Commit 878eb8a
authored
feat(amber): add loop-bookkeeping columns to materialized State (dormant) (#5900)
### What changes were proposed in this PR?
Extends the cross-region **State materialization** format from a single
`content` column to **3 columns** — `content`, `loop_counter`,
`loop_start_id` — promoting loop bookkeeping to first-class columns
(never inside the content JSON). The transport carries them end to end:
the `OutputManager` state writer + `emit_state`, the Python network
sender/receiver, the materialization reader, and the Scala
`state.toTuple` call sites. In memory the two loop fields ride on the
`StateFrame` envelope; they are materialized/serialized as their own
columns (parallel to `content`), and `from_tuple` / `fromTuple` read
only `content` back into the `State`.
The loop-back write address (LoopStart's input-port URI) is
**intentionally not** carried in State. It's constant per-execution
config, not per-iteration data, so it will be delivered to Loop End at
**setup** in the loop PR rather than round-tripping through every State
row. (An earlier revision of this PR carried a `loop_start_state_uri`
column; it was dropped after review — better than shipping a dormant
column and removing it later.)
On the Python side the column-name → value mapping is defined once in
`State.to_columns` and reused by both `to_tuple` (iceberg) and the
network sender's `StateFrame` branch, so adding a column later is a
single-line change in one place rather than an edit in every serializer.

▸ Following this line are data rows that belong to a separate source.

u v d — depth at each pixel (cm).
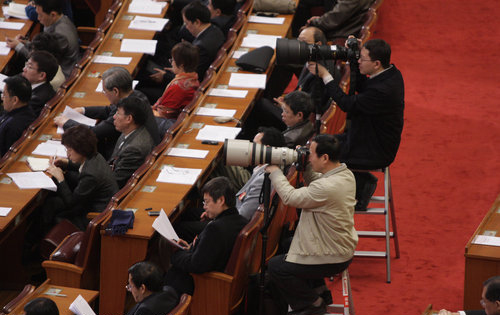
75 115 1515
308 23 1762
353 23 1742
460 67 1962
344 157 1259
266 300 1156
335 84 1206
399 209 1485
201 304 1130
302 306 1057
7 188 1318
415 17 2141
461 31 2092
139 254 1163
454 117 1770
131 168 1360
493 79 1912
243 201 1227
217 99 1519
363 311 1222
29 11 1845
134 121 1365
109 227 1159
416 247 1379
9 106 1489
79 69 1631
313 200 997
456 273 1310
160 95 1730
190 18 1673
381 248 1380
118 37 1734
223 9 1753
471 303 1102
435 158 1634
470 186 1546
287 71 1745
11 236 1320
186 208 1340
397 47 2041
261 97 1623
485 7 2173
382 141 1234
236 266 1102
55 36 1684
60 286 1147
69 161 1369
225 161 1009
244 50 1664
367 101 1197
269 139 1177
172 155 1357
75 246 1209
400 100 1211
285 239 1228
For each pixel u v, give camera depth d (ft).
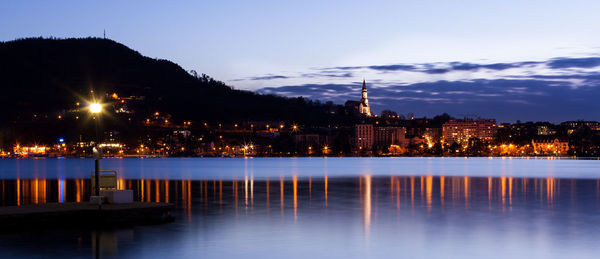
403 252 111.96
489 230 139.03
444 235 131.75
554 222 153.17
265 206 194.70
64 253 108.37
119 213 142.00
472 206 195.83
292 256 107.76
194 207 190.29
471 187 306.35
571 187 304.30
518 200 220.23
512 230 139.23
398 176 465.47
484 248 116.16
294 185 329.52
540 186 314.35
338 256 108.27
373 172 572.51
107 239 122.01
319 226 144.56
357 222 152.97
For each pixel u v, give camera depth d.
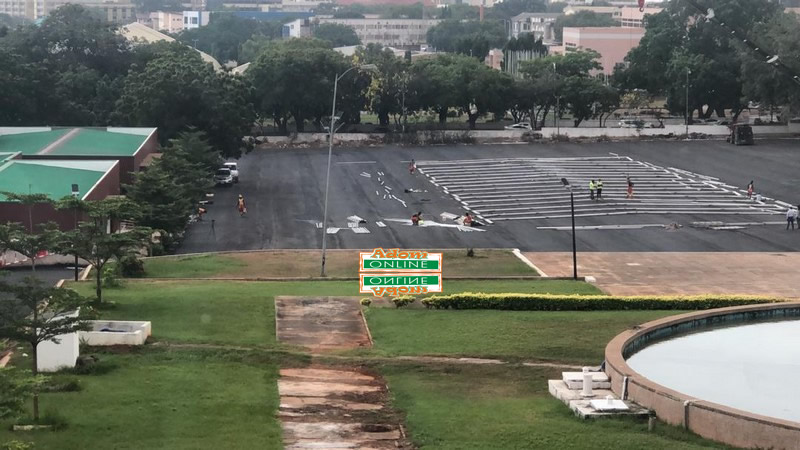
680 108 151.50
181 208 75.12
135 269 64.06
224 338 46.88
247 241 78.75
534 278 65.00
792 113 139.50
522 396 39.25
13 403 29.53
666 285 64.62
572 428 34.41
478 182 105.25
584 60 151.00
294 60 137.50
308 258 71.62
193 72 108.00
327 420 36.16
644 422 34.75
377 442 33.94
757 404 34.53
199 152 94.12
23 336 37.34
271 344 46.22
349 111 141.50
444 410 37.06
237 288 58.78
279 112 141.75
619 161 116.88
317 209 91.88
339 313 53.25
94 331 44.28
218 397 37.78
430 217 88.62
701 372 37.91
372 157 123.81
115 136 101.00
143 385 38.78
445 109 147.62
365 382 41.41
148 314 50.53
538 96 144.00
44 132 104.25
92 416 34.72
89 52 150.38
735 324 44.91
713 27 153.12
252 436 33.59
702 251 76.25
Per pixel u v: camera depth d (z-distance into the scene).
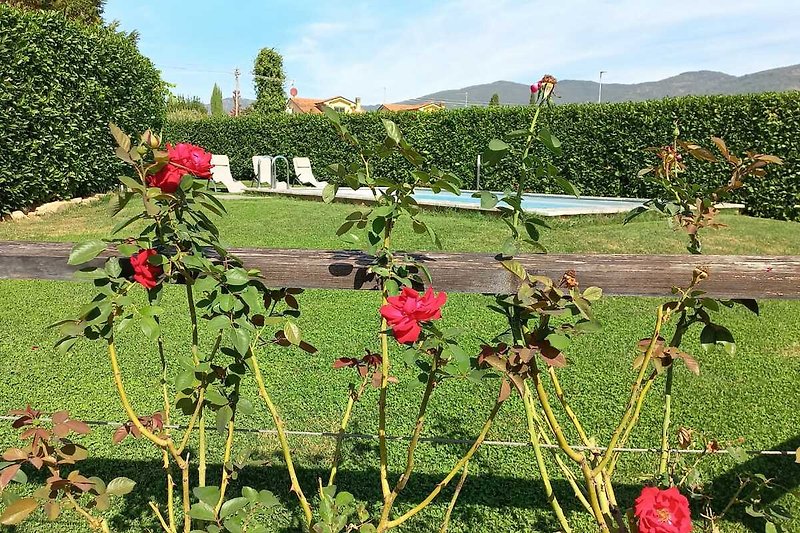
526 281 1.42
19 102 8.80
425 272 1.48
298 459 2.62
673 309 1.45
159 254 1.43
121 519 2.22
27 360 3.63
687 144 1.88
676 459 1.91
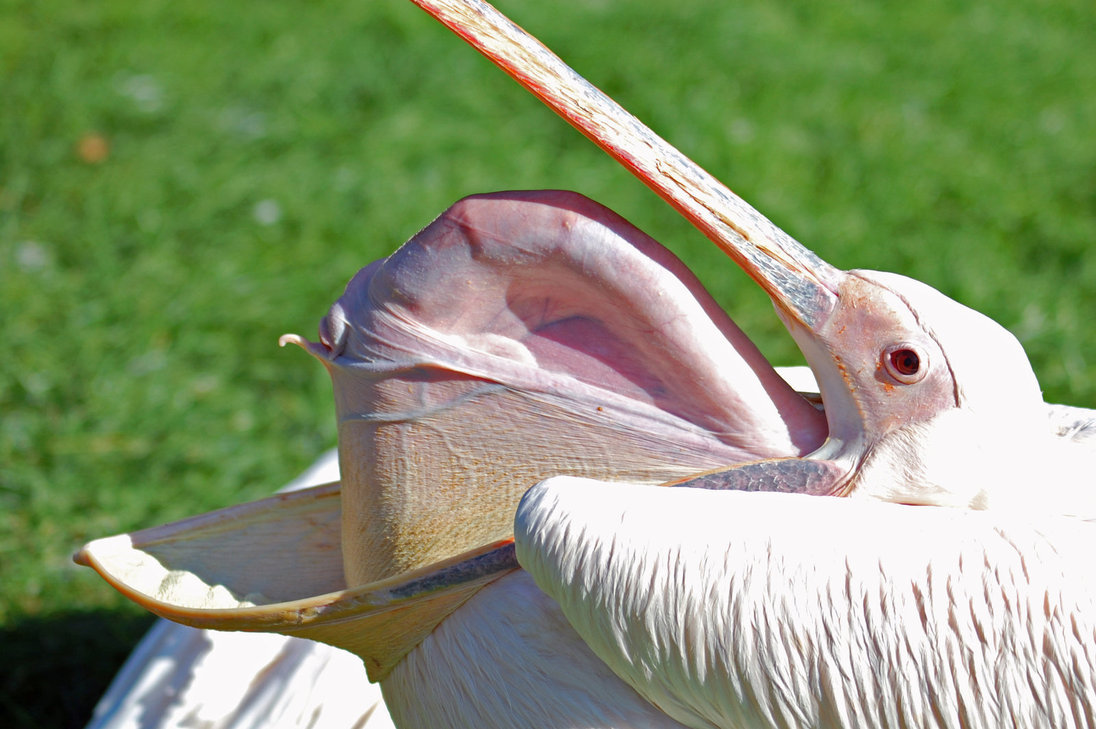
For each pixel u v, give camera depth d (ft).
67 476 24.08
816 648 10.13
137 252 30.81
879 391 11.23
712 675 10.44
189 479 24.45
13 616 21.26
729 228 11.30
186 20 42.52
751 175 34.78
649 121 37.45
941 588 10.02
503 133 36.70
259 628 12.26
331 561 13.65
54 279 29.63
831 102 38.86
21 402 25.91
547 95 11.15
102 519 23.30
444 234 11.37
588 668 11.34
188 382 26.89
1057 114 39.19
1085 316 29.99
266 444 25.61
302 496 13.82
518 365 11.79
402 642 12.41
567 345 11.81
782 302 11.41
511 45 11.14
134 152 35.04
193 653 17.69
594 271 11.24
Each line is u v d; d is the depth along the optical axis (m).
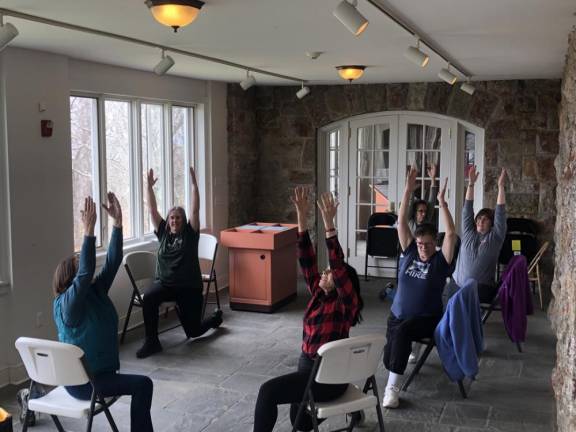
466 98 7.81
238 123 8.24
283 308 7.06
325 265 8.83
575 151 3.55
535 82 7.53
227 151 8.20
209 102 7.77
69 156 5.45
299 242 3.56
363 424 4.12
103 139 6.12
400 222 4.63
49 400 3.41
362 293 7.72
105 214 6.22
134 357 5.48
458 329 4.39
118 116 6.46
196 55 5.33
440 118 8.18
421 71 6.71
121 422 4.21
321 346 3.20
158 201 7.17
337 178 8.81
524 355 5.44
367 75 7.16
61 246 5.39
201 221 7.87
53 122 5.25
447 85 7.87
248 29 4.21
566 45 4.86
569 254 3.62
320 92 8.41
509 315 5.46
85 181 6.02
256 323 6.49
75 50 5.09
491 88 7.70
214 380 4.93
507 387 4.74
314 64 6.09
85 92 5.84
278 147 8.68
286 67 6.33
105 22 3.95
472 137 8.16
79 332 3.42
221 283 8.10
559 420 3.54
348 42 4.75
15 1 3.36
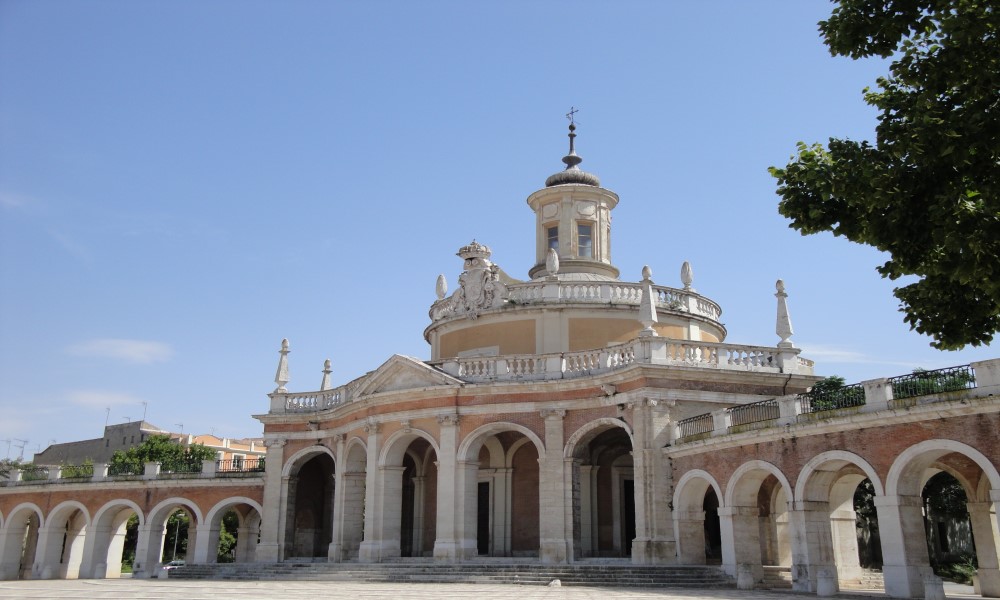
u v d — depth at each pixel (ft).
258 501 142.72
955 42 38.01
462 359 112.27
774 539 98.84
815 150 45.06
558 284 119.96
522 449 116.98
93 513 153.58
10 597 68.28
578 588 82.64
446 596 69.56
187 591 78.74
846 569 93.81
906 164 40.45
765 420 81.30
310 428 133.08
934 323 43.80
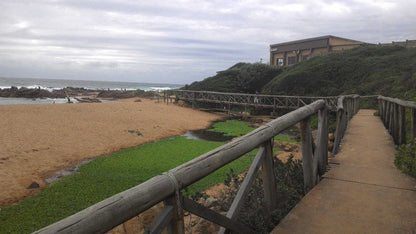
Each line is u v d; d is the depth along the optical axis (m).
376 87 20.53
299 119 2.88
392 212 2.65
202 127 20.08
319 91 24.81
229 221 1.89
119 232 3.08
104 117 19.59
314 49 37.25
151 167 9.95
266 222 2.44
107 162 10.48
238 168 8.95
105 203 1.10
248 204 2.63
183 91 32.28
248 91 33.00
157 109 26.78
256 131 2.24
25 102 36.94
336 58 28.88
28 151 11.13
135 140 14.41
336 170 4.03
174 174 1.42
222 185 6.29
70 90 57.25
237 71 36.53
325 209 2.71
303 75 27.08
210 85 34.34
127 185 8.14
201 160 1.62
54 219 6.10
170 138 15.78
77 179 8.60
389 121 7.36
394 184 3.41
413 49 26.05
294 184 3.44
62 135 13.95
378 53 28.03
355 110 13.05
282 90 26.88
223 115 26.94
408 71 20.41
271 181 2.47
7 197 7.23
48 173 9.27
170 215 1.40
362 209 2.71
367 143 5.96
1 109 19.77
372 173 3.88
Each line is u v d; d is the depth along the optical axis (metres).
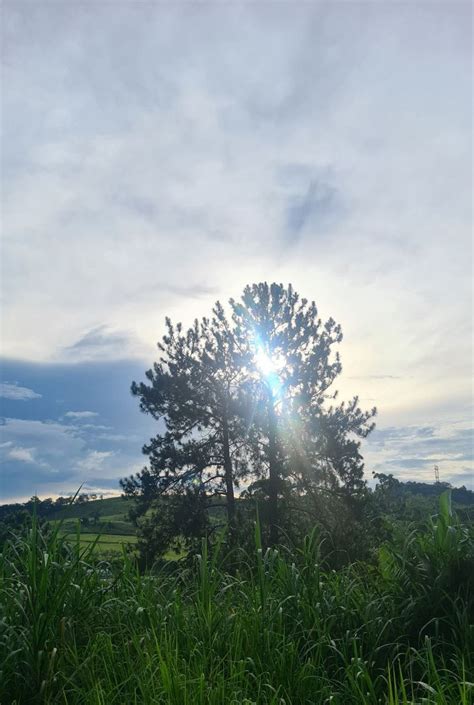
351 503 20.67
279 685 3.80
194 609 4.82
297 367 23.52
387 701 3.57
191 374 23.98
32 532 4.47
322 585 5.07
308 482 22.11
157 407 24.36
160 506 23.27
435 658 4.32
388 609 4.75
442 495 5.78
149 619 4.56
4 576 4.60
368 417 23.55
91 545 4.93
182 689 3.58
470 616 4.61
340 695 3.90
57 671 3.89
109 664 4.07
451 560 4.93
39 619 4.03
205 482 23.64
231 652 4.27
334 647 4.29
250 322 23.84
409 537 5.31
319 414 22.97
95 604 4.71
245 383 23.58
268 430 22.44
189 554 17.44
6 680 3.73
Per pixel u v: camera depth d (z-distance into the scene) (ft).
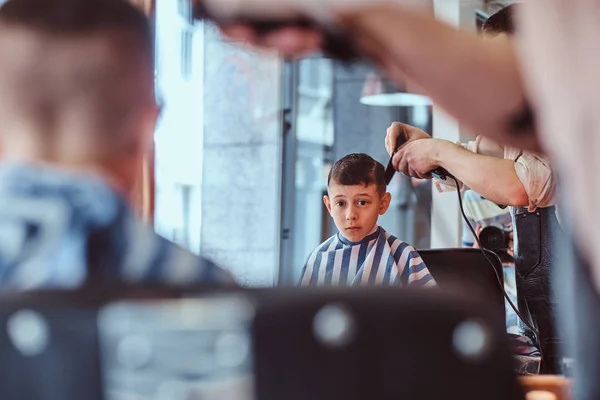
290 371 2.22
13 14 2.98
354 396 2.21
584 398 2.75
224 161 15.07
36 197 2.90
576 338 2.79
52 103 2.96
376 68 2.91
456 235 13.47
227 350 2.22
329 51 2.70
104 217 2.94
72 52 2.96
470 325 2.22
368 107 14.34
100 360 2.25
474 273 8.11
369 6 2.69
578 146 2.55
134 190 3.24
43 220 2.88
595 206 2.54
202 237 14.84
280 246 15.20
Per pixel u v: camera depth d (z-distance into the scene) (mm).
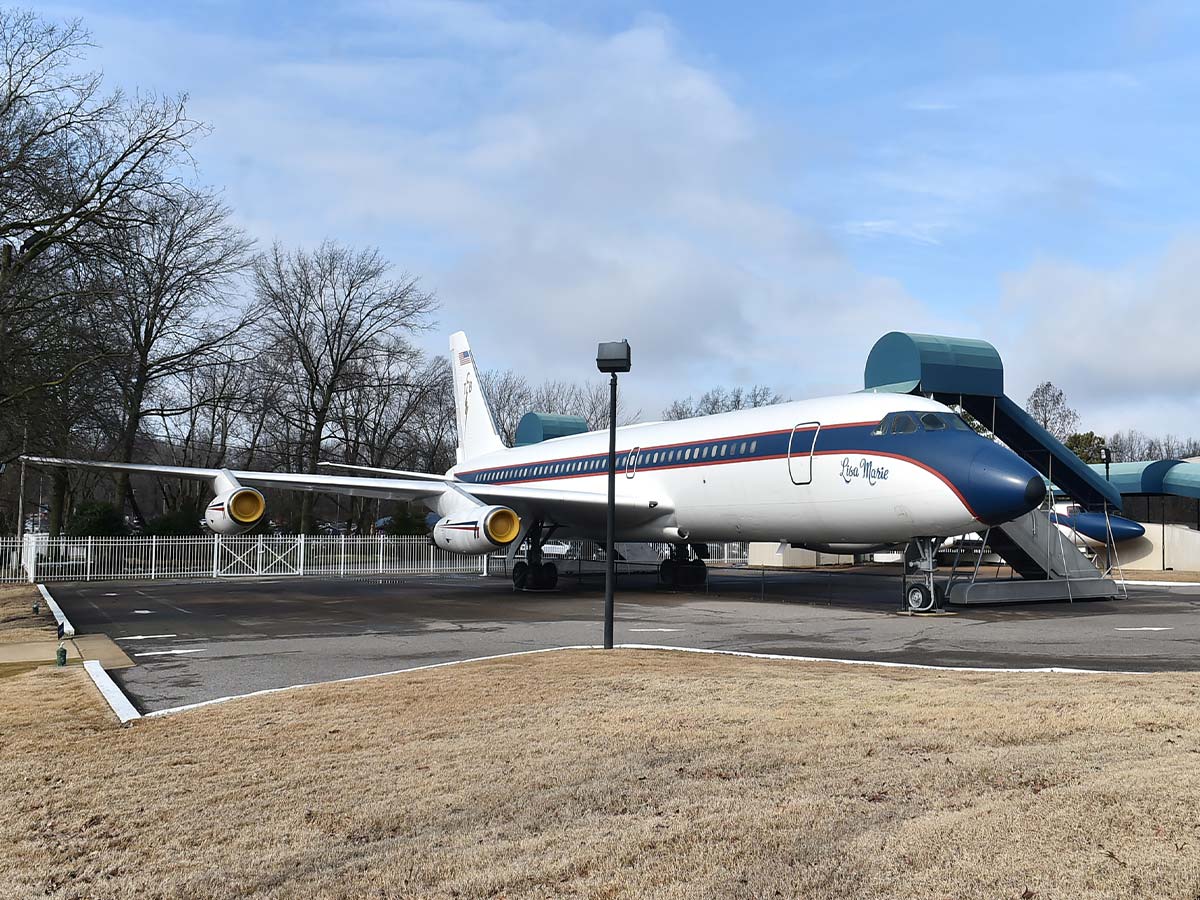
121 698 9266
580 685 9375
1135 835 4750
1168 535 34906
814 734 7156
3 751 7117
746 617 17672
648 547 40312
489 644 13633
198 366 37406
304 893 4418
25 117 20172
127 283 22141
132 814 5605
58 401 19578
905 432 18016
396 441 62719
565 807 5551
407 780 6168
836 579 30859
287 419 50375
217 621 17703
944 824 4996
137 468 21172
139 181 21922
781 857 4645
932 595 18453
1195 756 6211
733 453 21375
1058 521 34219
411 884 4484
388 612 19328
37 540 32938
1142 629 15102
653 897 4227
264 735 7484
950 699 8375
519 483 30250
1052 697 8359
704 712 7992
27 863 4875
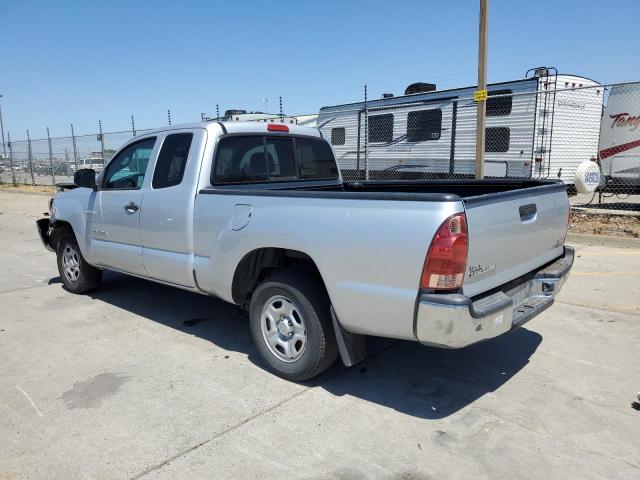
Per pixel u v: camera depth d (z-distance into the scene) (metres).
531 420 3.42
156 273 5.00
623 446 3.12
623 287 6.40
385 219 3.25
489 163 13.98
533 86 12.98
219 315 5.62
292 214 3.72
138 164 5.21
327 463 2.98
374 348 4.68
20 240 11.00
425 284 3.12
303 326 3.84
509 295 3.74
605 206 14.39
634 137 13.44
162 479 2.86
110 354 4.56
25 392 3.86
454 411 3.55
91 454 3.08
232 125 4.77
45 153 26.47
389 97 15.92
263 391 3.86
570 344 4.68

**Dormant on `main`** — nothing observable changes without the loop
operators:
- `to_tuple()` / `toTuple()` and
`OutputManager.save_state_to_storage_if_needed` / `emit_state` default
the two loop columns to `0` / `""`, so every existing non-loop caller is
unchanged.
- `from_tuple` / `fromTuple` read only the `content` column, so
round-trip identity is preserved and the extra columns are inert.
No backward-compatible read of old 1-column State is needed: State
materialization is **intra-execution only** — the iceberg state-document
URI is execution-scoped (`…/eid/{executionId}/`) and recreated fresh
each run, and State tuples are never replayed across executions or
engine versions, so a 1-column tuple can never reach the 3-column
reader.
This is the state-format prerequisite the loop operators build on; the
columns carry non-default values only once Loop Start/End set them
(follow-up PR).
### Any related issues, documentation, discussions?
Extracted from #5700 (loop operators) per @Xiao-zhen-Liu's split
request; part of #4442 ("Introduce for loop").
### How was this PR tested?
- **Format / round-trip:** `test_state.py` (loop columns are their own
columns, never in content JSON, default to `0` / `""`), Scala
`StateSpec` (both loop columns round-trip through a tuple with
non-default values, not just `content`), `ArrowUtilsSpec` (3-column
Arrow vector round-trip), `IcebergDocumentSpec` (iceberg state-doc
round-trip).
- **Transport:** `test_network_receiver.py`,
`test_input_port_materialization_reader_runnable.py`, and
`test_state_materialization_e2e.py` — the e2e (hermetic sqlite catalog)
writes non-default values for both loop columns end-to-end and asserts
they replay both on the `StateFrame` and on the raw iceberg row,
exercising the real Tuple/Schema/iceberg path.
- **Dormancy:**
`test_output_manager.py::test_defaults_loop_columns_when_omitted` pins
that a no-loop caller (no `loop_counter`) still produces a valid
3-column tuple with the loop columns at `0` / `""`.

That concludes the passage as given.